Protection plan ‘will not save Great Barrier Reef’

coast gbr
Scientists from Australia's Academy of Science argue that a sustainability plan for the Great Barrier Reef fails to address major factors driving the reef's decline, including climate change and coastal development. Image: Shutterstock

Australia’s Academy of Science says an Australian government draft plan to protect the Great Barrier Reef will not prevent its decline.

The group said the Reef 2050 Long-Term Sustainability Plan failed to address key pressures on the reef including climate change and coastal development.

Much bolder action was needed, said Academy Fellow Professor Terry Hughes.

“The science is clear, the reef is degraded and its condition is worsening,” said Prof Hughes.

“This is a plan that won’t restore the reef, it won’t even maintain it in its already diminished state,” he said in a statement released on Tuesday.

It is also more than disappointing to see that the biggest threat to the reef - climate change - is virtually ignored in this plan

Fellow Professor Terry Hughes, Australia’s Academy of Science

“It is also more than disappointing to see that the biggest threat to the reef - climate change - is virtually ignored in this plan.”

Public submissions on the draft plan - an overarching framework for protecting and managing the reef from 2015 to 2050 - closed on Monday.

The plan will eventually be submitted to the World Heritage Centre in late January, for consideration by Unesco’s World Heritage Committee mid-next year.

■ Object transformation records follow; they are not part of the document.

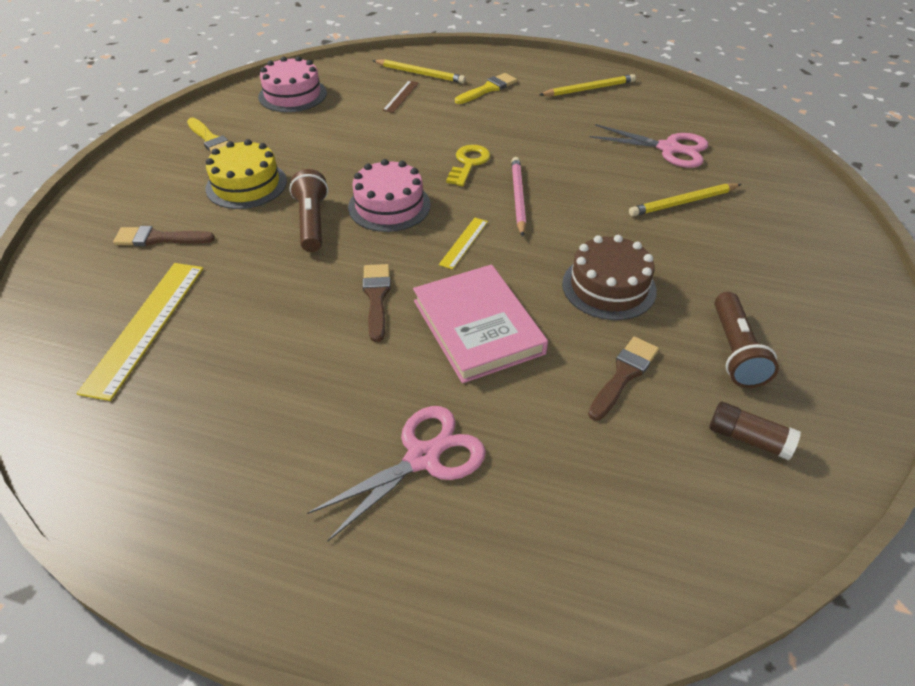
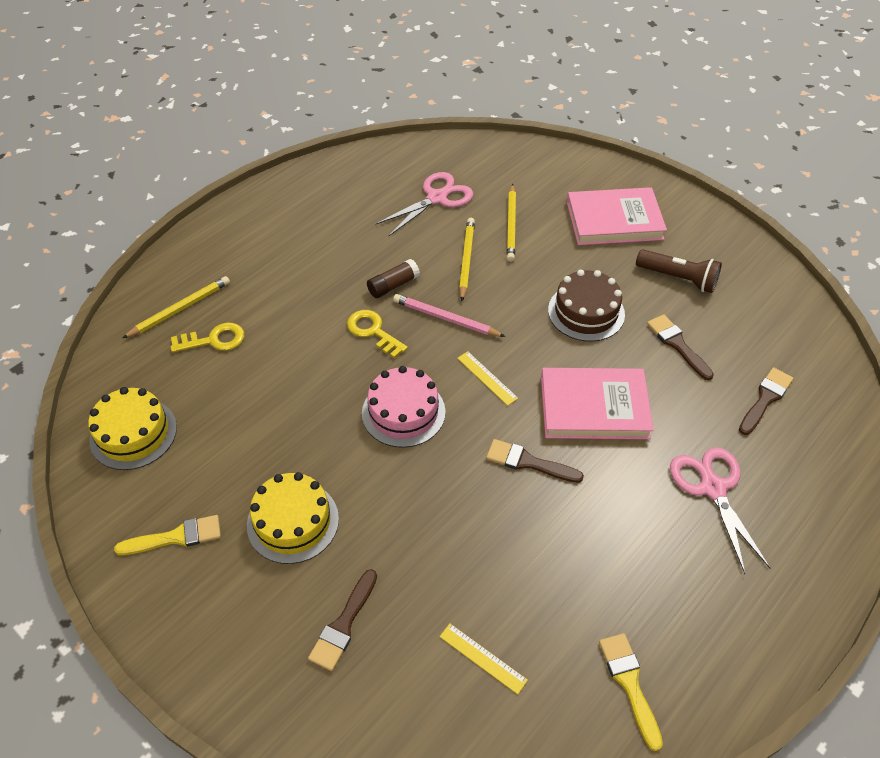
camera: 65 degrees left, 5 degrees up
(146, 326) = (483, 658): yellow ruler -> yellow ruler, size x0.50
(292, 95) = (133, 433): pink cake -> yellow cake
(312, 222) = (394, 480): brown flashlight -> none
(401, 96) = (214, 340): brown ruler -> yellow key
(488, 89) = (254, 269): yellow brush -> yellow brush (630, 684)
(589, 89) = (310, 202): yellow pencil -> yellow pencil (466, 260)
(600, 484) = (765, 399): none -> brown brush
(748, 438) = (752, 311): brown glue stick -> brown glue stick (393, 285)
(774, 273) = (614, 221): none -> pink book

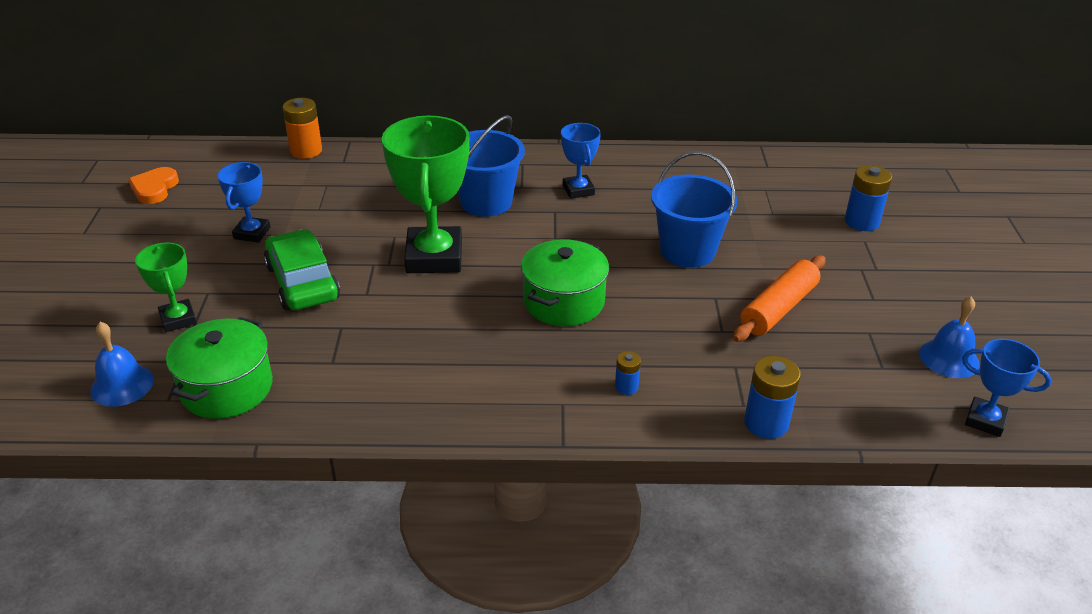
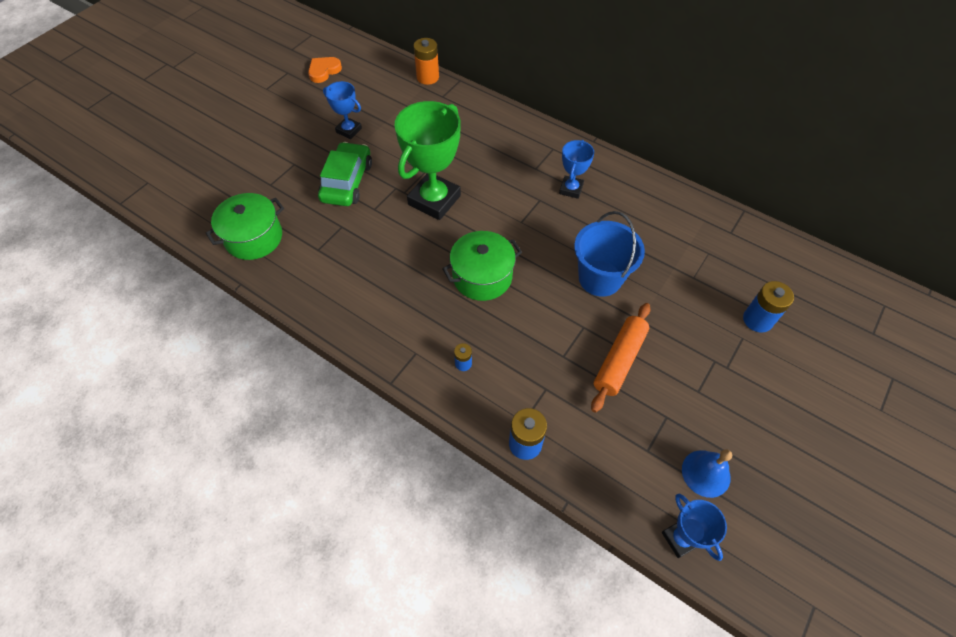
camera: 35 degrees right, 20 degrees up
(122, 385) = (209, 207): blue bell -> none
(178, 319) = (266, 176): green trophy -> none
(252, 233) = (349, 130): blue trophy -> blue trophy turned 75 degrees clockwise
(486, 202) = (502, 170): blue bucket -> none
(779, 308) = (619, 360): orange rolling pin -> orange rolling pin turned 45 degrees counterclockwise

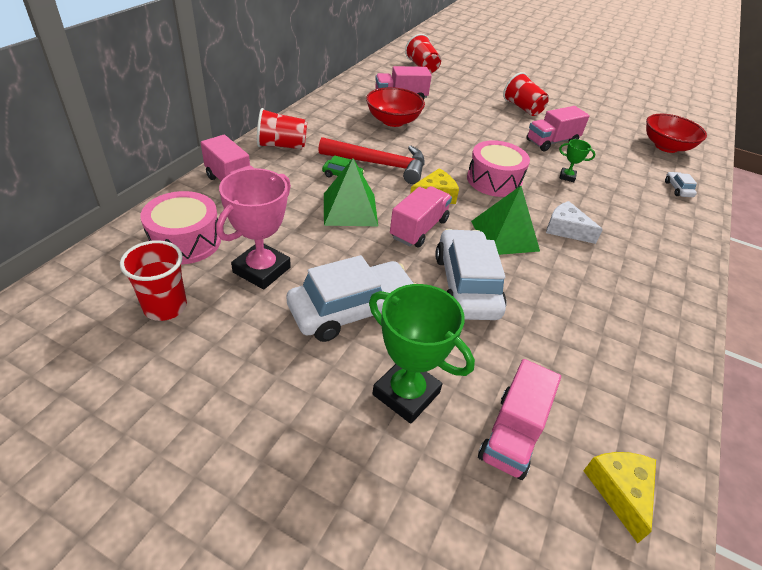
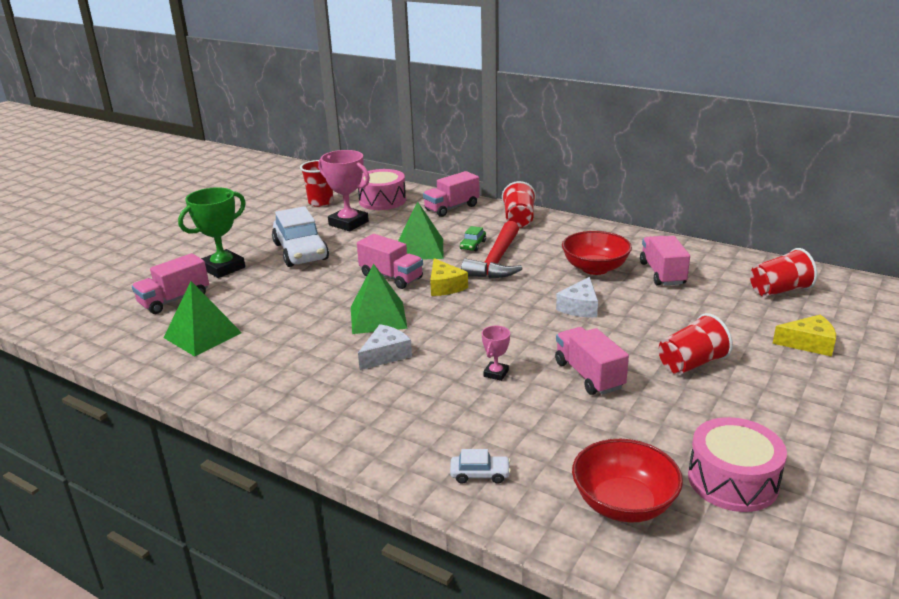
camera: 100 degrees right, 15 degrees down
(460, 134) = (580, 307): none -> white cheese
(466, 285) = (314, 293): white car -> none
(494, 180) = (478, 320): pink drum -> pink drum (732, 480)
(512, 434) = (174, 300): pink truck -> pink truck turned 75 degrees counterclockwise
(567, 177) = (496, 373): green trophy -> pink trophy
(587, 374) = (202, 335): none -> green pyramid
(620, 491) = (113, 331): yellow cheese -> yellow cheese (808, 343)

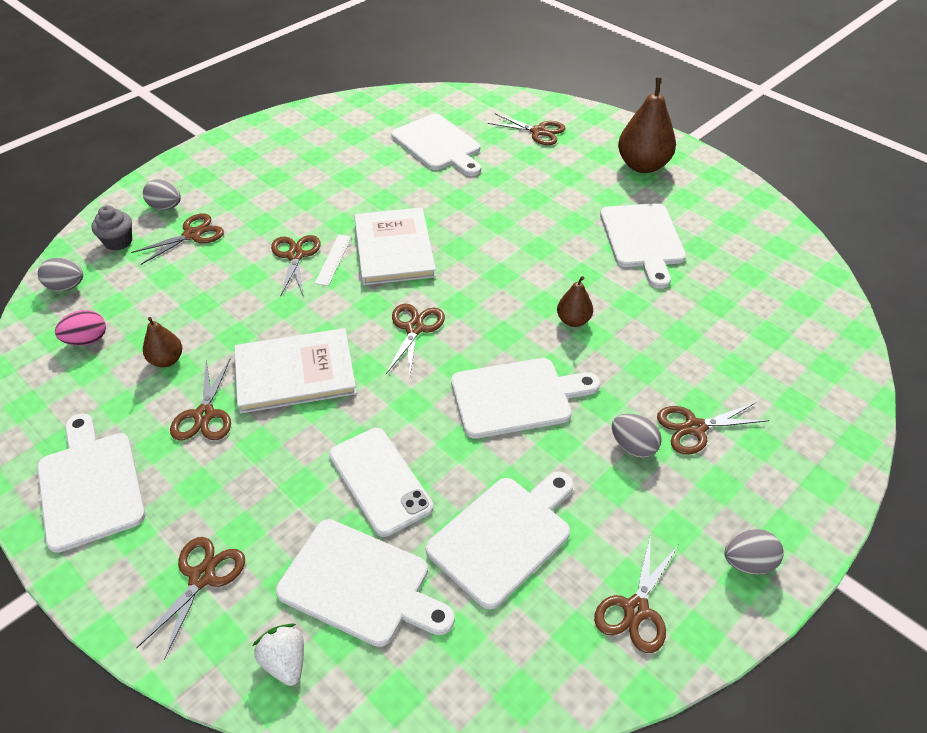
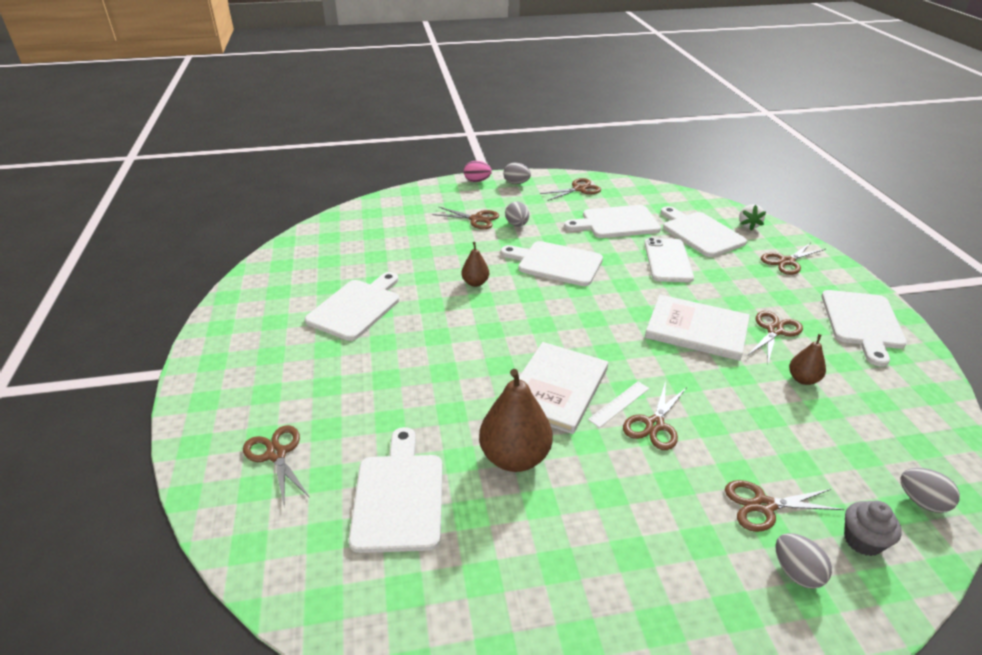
camera: 145 degrees left, 10 degrees down
(87, 340) = (883, 427): pink egg -> pink egg (477, 181)
(415, 328) = (588, 322): brown scissors -> none
(643, 165) = (254, 363): brown pear -> brown pear (515, 457)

Unesco has threatened to place the reef on its List of World Heritage in Danger.

According to scientists, another major threat to the reef’s health is continual expansion of coal ports along the Queensland coast.

In a controversial move earlier this year, the Australian government approved a plan to dredge a port at Abbot Point in Queensland, and dump thousands of tonnes of sediment in the sea.

Prof Hughes is one of the authors of a submission by the Academy to the Australian and Queensland governments.

Great Barrier Reef

  • Stretches about 2,500 km (1,553 miles) along the eastern Queensland coast, covering an area the size of Great Britain, Switzerland and the Netherlands combined.
  • Made up of a network of 3,000 individual reef systems, islands, islets and sandbars
  • Home to more than 1,500 different species of fish, 400 species of coral, 4,000 species of mollusc and hundreds of bird species.
  • Considered one of the seven natural wonders of the world and the only living thing on earth visible from space.
  • A Unesco World Heritage site - Unesco is also considering listing it as endangered.

The scientists argue the plan fails to effectively address major factors driving the reef’s decline, including climate change, poor water quality, coastal development and fishing.

But a press release from the office of Australian Environment Minister Greg Hunt said the plan was based on the “best available science”.

“We have a clear plan and a strong commitment to ensure the reef is healthy and resilient - and we are making strong progress,” Mr Hunt said.

“Water quality in the World Heritage area is improving as a result of a partnership between farmers and governments to stop fertilisers, chemicals and sediments running off farming land and into the rivers and creeks along the Queensland coast.”

He said the government had also worked hard to eliminate the disposal of capital dredging - to deepen existing facilities - in the reef’s Marine Park.